Tiny classifier and XGBoost designs for blood are fabricated as a FlexIC each on a 30-μm-thick polyimide 200 mm wafer and tested. The tests of each FlexIC are undertaken in a wafer probe station. The input test vectors for the blood dataset are generated for each design through simulation, and the output signals from the simulation are used as the golden reference. Each input test vector is sent through the test probe card to the flexible chip under test, and the signals from the output pads are recorded and compared with the golden reference. Extended Data Fig. 3 shows the die photos of the tiny classifier FlexIC and the XGBoost FlexIC for the blood dataset. The waveforms (Extended Data Figs. 4 and 5) captured during the test show that the test outputs match the golden reference (shown in blue colour) for numerous test vectors.

Our test results also show that the tiny classifier FlexICs have six times higher yield (that is, the ratio of the number of fully functional chips to the total number of fabricated chips) than the XGBoost FlexICs, which implies that the unit cost of a tiny classifier chip will be six times cheaper than that of XGBoost.

Conclusions

We have reported a methodology—termed auto tiny classifiers—to automatically generate classification circuits from tabular data. We identified a connection between graph-based genetic programming and classification problems in ML and developed an evolutionary approach to generate tiny classifier circuits composed of a small number of logic gates (less than 300 gates), which are capable of matching the performance of the state-of-the-art ML techniques. We evaluated the autogenerated tiny classifiers across datasets and reported the synthesis results and ML baselines designed in an ASIC in 45 nm silicon technology, showing improvements in area and power. We have also implemented tiny classifiers and XGBoost (smallest ML baseline) as flexible chips using the 0.8 μm FlexIC thin-film transistor process technology. The full chip implementation results showed that the tiny classifiers could be clocked 2–3 times faster, were 10–75 times smaller and consumed lower power than XGBoost. The tiny classifiers are also six times cheaper to produce compared with XGBoost when fabricated as flexible chips.

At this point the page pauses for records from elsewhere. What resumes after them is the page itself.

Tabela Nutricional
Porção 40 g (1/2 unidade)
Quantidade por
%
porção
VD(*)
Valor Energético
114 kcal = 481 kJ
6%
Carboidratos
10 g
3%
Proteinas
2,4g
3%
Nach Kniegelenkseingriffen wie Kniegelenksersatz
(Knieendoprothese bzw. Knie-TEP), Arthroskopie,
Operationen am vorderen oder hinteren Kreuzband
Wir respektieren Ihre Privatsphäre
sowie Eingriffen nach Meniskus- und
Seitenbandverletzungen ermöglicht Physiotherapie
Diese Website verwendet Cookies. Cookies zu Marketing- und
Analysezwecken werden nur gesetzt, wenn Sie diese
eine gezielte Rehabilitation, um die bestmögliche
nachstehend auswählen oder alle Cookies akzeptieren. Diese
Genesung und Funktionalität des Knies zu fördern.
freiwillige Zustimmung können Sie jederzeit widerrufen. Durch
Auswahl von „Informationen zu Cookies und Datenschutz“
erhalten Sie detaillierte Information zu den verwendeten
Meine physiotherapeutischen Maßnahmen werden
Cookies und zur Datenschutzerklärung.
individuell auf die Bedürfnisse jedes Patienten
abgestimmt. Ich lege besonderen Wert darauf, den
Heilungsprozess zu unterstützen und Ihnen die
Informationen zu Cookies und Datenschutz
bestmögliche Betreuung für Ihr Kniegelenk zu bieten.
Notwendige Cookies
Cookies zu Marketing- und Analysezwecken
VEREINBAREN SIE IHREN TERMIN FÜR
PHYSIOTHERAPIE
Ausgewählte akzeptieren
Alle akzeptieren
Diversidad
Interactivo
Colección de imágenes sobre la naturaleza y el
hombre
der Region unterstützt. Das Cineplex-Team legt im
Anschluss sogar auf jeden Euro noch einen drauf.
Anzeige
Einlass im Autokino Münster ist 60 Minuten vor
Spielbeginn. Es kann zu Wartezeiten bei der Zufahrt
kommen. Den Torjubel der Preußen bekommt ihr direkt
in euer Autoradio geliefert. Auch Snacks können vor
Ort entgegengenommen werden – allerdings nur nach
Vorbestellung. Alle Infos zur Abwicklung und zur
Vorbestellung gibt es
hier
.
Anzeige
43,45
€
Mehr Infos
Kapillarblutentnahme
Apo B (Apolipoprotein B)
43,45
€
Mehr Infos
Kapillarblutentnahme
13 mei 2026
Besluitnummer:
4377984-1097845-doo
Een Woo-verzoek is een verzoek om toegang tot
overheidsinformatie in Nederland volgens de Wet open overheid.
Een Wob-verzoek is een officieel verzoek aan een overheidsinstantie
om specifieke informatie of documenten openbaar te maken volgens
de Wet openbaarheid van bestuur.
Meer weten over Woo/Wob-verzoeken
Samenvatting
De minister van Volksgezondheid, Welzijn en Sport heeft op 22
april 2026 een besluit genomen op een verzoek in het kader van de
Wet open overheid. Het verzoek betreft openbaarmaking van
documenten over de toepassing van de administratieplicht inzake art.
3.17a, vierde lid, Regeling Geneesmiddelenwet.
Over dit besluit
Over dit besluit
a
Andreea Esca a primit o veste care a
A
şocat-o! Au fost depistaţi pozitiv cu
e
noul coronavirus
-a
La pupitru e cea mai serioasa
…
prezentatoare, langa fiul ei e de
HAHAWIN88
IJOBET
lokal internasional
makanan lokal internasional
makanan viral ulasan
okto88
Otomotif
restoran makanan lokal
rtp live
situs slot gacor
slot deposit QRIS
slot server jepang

Our methodology aims to generate classifier circuits for tabular data, but it is not—in principle—limited to tabular data. Work on recurrent-graph-based genetic programming⁵¹ indicates the general applicability of the evolutionary approach to other forms of data, such as time-series data. Our tiny classifiers could be integrated as tightly coupled functional units or co-processors, or become loosely coupled hardware accelerators. Their smaller footprint and low power consumption make them attractive for near-sensor computing and emerging smart package applications.